Cela commence avec l’arrivée de réfugiés dans un camp de l’ONU, tournée en vidéo, style reportage. Mais très vite, la caméra se fait plus fictionnelle pour aborder le vécu d’un petit clan, une fratrie. C’est que même si Bè Kunko qui signifie « un problème nous concernant tous » en bambara – a une forte valeur documentaire, son propos transcende une situation singulière. Il ne situe d’ailleurs ni le lieu ni le temps : le sujet est la violence intégrée par les individus dans la guerre, une violence qui traumatise, obsède, déstructure et acculture. Une violence qui génère la violence, la délinquance, la négation de soi. Les filles se prostituent, les garçons braquent. Pourtant, tous respectent encore leur grand-mère avec qui s’instaure un jeu de cache-cache plein d’humour : son autorité morale est sauvegardée même si tout se fait à son insu. Le personnage trouble du Tonton Youl (qui se perd à l’image dans des volutes de fumée), droit le jour, fourbe la nuit, est là pour rappeler que ce sont bien les adultes qui font la guerre, et que ce sont eux qui y engagent les enfants.
A quoi bon rappeler de telles évidences ? Parce qu’il est encore actuel de déconstruire les conflits.
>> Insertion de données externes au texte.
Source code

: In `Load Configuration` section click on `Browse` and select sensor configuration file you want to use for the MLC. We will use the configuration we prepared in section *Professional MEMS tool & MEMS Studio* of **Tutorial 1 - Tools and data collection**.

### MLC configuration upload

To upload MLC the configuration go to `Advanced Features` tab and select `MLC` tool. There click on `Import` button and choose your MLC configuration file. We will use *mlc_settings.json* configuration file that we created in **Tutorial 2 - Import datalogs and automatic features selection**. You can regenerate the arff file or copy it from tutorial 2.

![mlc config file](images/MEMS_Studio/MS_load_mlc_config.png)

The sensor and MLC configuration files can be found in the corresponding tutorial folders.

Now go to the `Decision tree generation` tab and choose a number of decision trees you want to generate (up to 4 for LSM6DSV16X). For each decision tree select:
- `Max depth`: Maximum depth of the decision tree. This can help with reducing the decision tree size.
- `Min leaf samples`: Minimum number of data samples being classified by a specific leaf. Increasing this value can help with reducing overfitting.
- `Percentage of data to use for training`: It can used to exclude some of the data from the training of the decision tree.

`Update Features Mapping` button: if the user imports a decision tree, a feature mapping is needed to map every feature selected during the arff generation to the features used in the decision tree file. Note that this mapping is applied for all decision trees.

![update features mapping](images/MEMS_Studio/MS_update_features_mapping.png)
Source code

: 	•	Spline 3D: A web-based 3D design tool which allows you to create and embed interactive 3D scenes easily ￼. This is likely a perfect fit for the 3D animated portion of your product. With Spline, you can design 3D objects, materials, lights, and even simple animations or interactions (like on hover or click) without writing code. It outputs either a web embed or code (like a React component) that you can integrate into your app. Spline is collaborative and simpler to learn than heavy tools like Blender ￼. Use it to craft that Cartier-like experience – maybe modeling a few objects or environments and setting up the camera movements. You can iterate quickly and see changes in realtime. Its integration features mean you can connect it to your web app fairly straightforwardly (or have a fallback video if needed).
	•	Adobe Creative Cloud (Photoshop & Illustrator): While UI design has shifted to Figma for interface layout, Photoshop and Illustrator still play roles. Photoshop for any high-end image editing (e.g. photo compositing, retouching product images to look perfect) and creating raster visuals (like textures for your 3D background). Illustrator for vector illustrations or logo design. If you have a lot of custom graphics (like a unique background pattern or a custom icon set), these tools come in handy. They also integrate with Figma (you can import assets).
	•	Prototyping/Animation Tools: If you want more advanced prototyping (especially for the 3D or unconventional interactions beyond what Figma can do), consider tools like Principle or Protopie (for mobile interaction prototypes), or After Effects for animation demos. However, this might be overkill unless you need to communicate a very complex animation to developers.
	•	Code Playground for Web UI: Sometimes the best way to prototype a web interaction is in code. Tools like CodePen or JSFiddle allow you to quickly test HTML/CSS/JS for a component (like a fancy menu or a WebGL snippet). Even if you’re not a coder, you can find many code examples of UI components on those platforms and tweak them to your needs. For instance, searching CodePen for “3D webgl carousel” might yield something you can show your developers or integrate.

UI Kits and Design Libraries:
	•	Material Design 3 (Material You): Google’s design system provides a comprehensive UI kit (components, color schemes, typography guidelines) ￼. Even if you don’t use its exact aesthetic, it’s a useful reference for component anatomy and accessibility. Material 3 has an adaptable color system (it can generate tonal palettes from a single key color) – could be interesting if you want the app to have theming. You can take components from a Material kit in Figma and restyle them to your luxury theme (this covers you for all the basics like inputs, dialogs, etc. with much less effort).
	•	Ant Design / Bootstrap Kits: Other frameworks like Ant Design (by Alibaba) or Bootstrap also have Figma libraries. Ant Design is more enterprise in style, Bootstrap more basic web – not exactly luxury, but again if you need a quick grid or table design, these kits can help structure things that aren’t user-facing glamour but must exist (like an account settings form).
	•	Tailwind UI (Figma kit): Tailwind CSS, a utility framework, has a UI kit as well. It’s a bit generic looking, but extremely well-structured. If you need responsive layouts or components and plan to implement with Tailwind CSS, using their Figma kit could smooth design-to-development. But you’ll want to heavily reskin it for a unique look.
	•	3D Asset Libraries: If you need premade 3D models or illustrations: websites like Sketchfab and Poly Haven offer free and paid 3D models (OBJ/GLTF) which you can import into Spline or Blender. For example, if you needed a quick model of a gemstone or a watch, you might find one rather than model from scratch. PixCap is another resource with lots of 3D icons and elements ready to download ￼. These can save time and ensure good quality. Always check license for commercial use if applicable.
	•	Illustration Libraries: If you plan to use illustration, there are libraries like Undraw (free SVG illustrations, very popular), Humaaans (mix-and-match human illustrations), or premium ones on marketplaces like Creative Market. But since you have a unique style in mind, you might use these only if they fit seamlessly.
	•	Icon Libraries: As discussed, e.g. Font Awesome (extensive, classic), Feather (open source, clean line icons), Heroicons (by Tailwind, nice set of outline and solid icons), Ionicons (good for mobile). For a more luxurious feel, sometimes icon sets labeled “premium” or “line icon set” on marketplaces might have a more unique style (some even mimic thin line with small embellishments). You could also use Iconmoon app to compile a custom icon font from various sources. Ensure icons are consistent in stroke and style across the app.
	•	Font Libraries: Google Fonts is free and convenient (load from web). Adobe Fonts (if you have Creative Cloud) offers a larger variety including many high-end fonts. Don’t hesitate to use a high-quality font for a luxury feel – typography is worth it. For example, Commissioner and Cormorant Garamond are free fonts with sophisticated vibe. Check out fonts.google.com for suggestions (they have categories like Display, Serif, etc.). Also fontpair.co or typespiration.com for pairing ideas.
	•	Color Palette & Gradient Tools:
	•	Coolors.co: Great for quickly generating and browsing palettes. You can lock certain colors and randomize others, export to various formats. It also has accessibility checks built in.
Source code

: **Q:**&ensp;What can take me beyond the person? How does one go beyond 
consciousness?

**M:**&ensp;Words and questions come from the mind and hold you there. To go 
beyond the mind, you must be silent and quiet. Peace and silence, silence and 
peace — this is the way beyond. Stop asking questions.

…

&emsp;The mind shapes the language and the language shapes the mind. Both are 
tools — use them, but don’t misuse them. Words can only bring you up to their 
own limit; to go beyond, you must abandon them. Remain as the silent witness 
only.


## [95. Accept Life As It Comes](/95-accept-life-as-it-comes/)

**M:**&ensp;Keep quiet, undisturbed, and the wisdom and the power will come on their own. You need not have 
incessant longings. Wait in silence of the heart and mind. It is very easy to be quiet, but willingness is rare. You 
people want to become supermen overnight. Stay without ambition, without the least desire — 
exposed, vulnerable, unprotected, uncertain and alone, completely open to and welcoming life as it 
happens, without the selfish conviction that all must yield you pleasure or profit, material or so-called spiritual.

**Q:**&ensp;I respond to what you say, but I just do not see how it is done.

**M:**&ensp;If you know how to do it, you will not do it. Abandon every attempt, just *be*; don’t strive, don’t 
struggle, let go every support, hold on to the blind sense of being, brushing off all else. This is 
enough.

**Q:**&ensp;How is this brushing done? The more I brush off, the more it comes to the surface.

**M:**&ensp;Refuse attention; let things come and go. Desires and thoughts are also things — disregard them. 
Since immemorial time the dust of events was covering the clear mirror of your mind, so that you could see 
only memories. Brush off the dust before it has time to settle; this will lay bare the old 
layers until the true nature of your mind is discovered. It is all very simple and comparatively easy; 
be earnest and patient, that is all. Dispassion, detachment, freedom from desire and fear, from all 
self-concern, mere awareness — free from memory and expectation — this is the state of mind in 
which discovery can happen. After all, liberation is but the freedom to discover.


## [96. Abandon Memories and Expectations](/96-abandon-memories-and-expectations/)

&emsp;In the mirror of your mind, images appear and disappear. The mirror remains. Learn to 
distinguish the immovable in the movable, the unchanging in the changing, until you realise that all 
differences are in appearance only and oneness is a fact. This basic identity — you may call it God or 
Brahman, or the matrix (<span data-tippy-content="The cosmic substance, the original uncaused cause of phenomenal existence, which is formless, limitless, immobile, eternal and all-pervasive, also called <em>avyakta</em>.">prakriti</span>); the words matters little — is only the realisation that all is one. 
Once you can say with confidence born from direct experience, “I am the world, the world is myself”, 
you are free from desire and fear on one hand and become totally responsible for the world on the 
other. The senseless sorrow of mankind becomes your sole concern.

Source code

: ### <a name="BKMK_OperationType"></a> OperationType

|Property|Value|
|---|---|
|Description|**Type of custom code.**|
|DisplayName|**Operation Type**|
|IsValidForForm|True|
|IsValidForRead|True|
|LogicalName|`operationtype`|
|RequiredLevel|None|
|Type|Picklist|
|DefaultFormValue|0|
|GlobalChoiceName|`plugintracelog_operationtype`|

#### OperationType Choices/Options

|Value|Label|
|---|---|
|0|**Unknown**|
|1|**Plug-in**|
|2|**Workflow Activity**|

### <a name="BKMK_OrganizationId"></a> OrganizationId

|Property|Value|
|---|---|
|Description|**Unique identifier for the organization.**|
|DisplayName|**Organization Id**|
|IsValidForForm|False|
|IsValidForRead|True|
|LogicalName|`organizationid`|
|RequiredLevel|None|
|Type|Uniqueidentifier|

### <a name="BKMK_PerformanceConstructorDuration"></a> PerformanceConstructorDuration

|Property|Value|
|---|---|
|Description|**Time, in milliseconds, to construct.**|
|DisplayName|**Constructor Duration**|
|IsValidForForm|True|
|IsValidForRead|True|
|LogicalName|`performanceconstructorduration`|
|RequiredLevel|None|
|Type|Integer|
Parce qu’il importe dans un monde en perte de repères de saisir de façon humaine la déshumanisation qu’engendrent les violences qui ensanglantent depuis une décennie la région d’où est issu Cheick Fantamady Camara et bien d’autres régions d’Afrique et du monde.
Point besoin d’asséner de grands messages : juste détacher de l’image télévisuelle des camps de réfugiés quelques individus qui veulent vivre leur jeunesse mais portent le poids de leur déracinement, de la dérive du monde, de la perte de leurs parents. Juste les laisser vivre, rire, parler, oser, se chercher et se perdre. C’est du Nicolas Ray en court métrage, de la Fureur de vivre à revendre, l’appât de l’argent facile en plus, très actuel en somme.
Si le deuxième court métrage de Cheick Fantamady Camara fait si bien sentir le poids du monde, c’est qu’il est issu d’un magnifique travail de cinéma, déjà perceptible dans son premier, Konorofili. Tout y est maîtrisé : le récit profite des choix de caméra, vibre de la multiplication des plans, résonne des coups de feu autant que des pointes d’humour, et surtout, comme dans Konorofili, prend corps avec cette façon très subtile qu’a Camara de saisir et diriger le mouvement, gestuelle expressive des acteurs ou de la caméra qui dispense au plan de s’installer dans la durée. Car rien n’est figé ici, tout est au rythme tragique de ces jeunes qui, à l’image de ceux des gangs de Conakry (cf. Mathias, le procès des gangs de Gahité Fofana et Kiti, justice en Guinée de David Achkar), forts de l’inconscience adolescente mais aussi condensés de celle du monde, explosent de ne pouvoir vivre et se suicident peu à peu.